Pragmatismo em Crise: Mark Carney Aponta Caminho para o Canadá Diante do Fim da Ordem Internacional Baseada em Regras

Pragmatismo em Crise: Mark Carney Aponta Caminho para o Canadá Diante do Fim da Ordem Internacional Baseada em Regras

Resumo

Mark Carney defende pragmatismo e ‘realismo baseado em valores’ diante do colapso da ordem internacional

A ordem internacional, antes vista como estável e baseada em regras, parece estar em xeque. Ações de potências como Estados Unidos e Rússia têm levado muitos a questionar a sustentabilidade do multilateralismo, sugerindo um retorno à lei do mais forte. Em meio a esse cenário de incerteza, o discurso do ex-governador do Banco da Inglaterra e do Banco do Canadá, Mark Carney, no Fórum de Davos, ganhou destaque.

Carney apresentou uma visão pragmática, reconhecendo a realidade de uma nova era de rivalidade entre grandes potências, sem, contudo, renunciar aos valores democráticos. Ele argumenta que não estamos em um período de transição, mas de ruptura, exigindo novas abordagens.

Suas palavras, que evocam pensadores como Tucídides e Václav Havel, sugerem a necessidade de aceitar os fatos como são, sem se iludir com a possibilidade de um retorno ao passado. A análise de Carney, conforme divulgado pela Aceprensa, aponta para um caminho de adaptação e cooperação estratégica, mesmo em um mundo menos previsível.

A Lição de Tucídides e Havel: Adaptar-se sem “Viver na Mentira”

Carney faz uma alusão direta à famosa frase de Tucídides, “os fortes agem conforme sua vontade e os fracos sofrem as consequências”, remetendo ao episódio da ilha de Melos. Ele observa que muitos países tendem a se conformar com essa realidade para garantir sua segurança, evitando conflitos.

No entanto, o líder canadense não endossa essa postura. Ele utiliza a metáfora do quitandeiro de Václav Havel, que pendura um cartaz comunista por conformismo, para ilustrar o “viver na mentira”. Carney defende que é hora de “retirar os cartazes”, ou seja, abandonar a inércia e o disfarce diante da nova ordem mundial.

O “Realismo Baseado em Valores”: Cooperação em um Mundo Fragmentado

O Canadá, segundo Carney, prosperou em uma ordem internacional baseada em normas, mas reconhece as falhas e hipocrisias desse sistema.
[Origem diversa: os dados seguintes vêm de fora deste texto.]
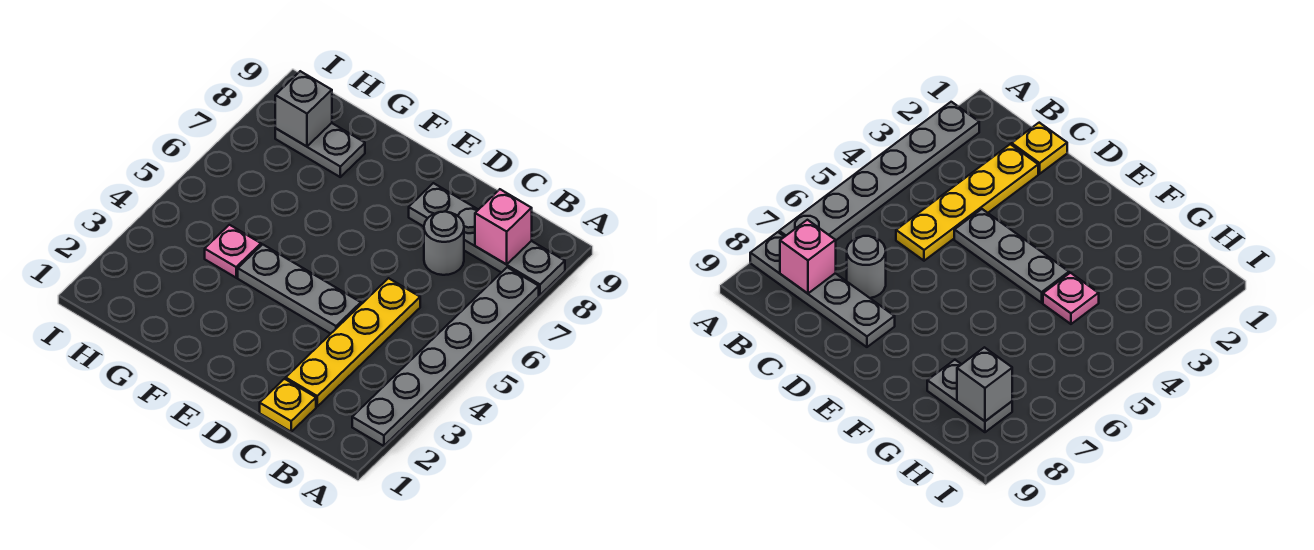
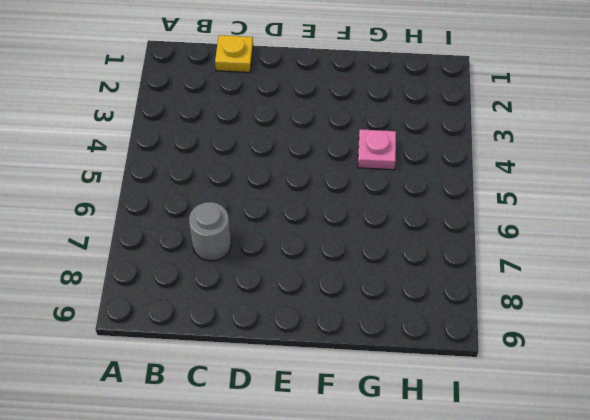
none -> grey plate A2:A7 level 1
none -> grey plate A8:D8 level 1

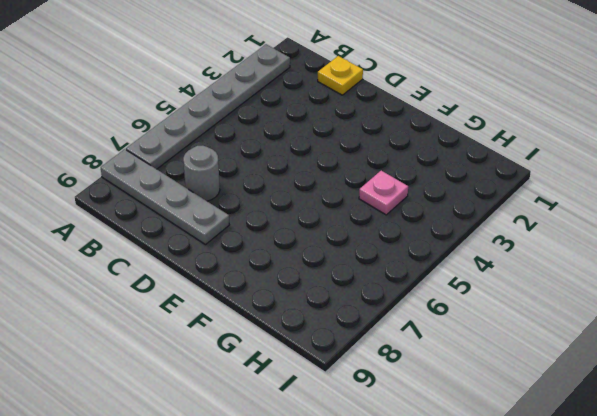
none -> yellow plate C2:C5 level 1
none -> grey plate D4:F4 level 1

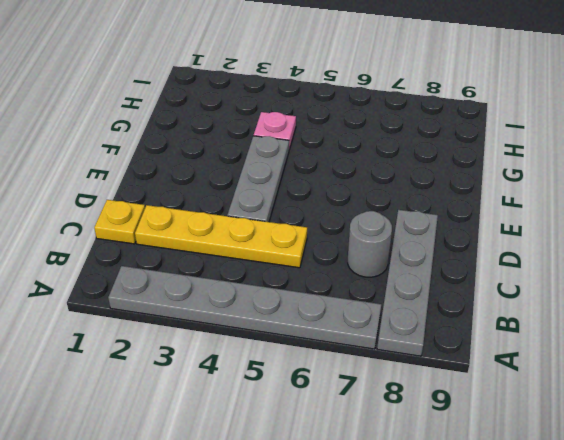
none -> grey plate G8:H8 level 1
none -> pink brick B8 level 2

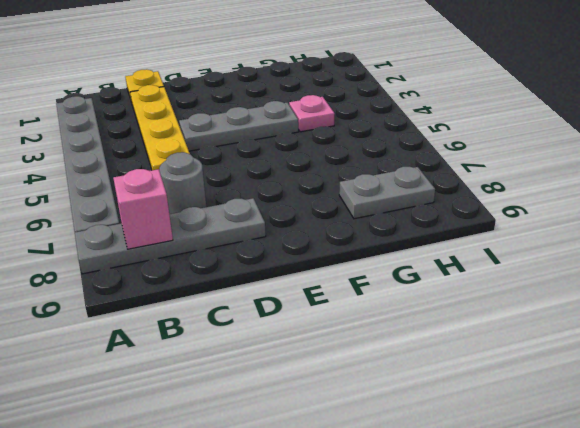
none -> grey brick H8 level 2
Ele aponta que as normas eram frequentemente ignoradas pelos mais poderosos e aplicadas de forma assimétrica.

Diante disso, Carney propõe um “realismo baseado em valores”. Essa abordagem implica aceitar a nova dinâmica geopolítica, mas sem abrir mão da cooperação. Ele adverte que um mundo fragmentado, com barreiras comerciais e financeiras, será mais pobre, frágil e menos sustentável.

Para potências médias como o Canadá, a adaptação é crucial. A escolha, segundo o líder, não é construir muros mais altos, mas demonstrar ambição em construir coalizões eficazes. Isso significa formar parcerias estratégicas com países que compartilham interesses comuns, mesmo que não todos compartilhem os mesmos valores.

Novas Alianças e o Desafio do Conselho da Paz

A estratégia de Carney inclui uma diplomacia ativa, com o estabelecimento de parcerias com países como China, Catar, Índia e nações do Mercosul. Ele enfatiza que a antiga ordem internacional não voltará, sendo fundamental criar alianças flexíveis e contextuais.

Em paralelo, surge a proposta do Conselho da Paz (CP), apresentada como uma alternativa à ONU, com forte influência americana. Críticos apontam para um modelo de gestão centralizado e com exigências financeiras elevadas, mais parecido com uma empresa do que com uma organização multilateral clássica.

A criação do CP levanta questionamentos sobre a própria natureza do direito internacional e a governança global. A iniciativa, que parece priorizar a vontade de um líder sobre as normas estabelecidas, contrasta com a necessidade de instituições fortes e inclusivas para a manutenção da paz e estabilidade mundial.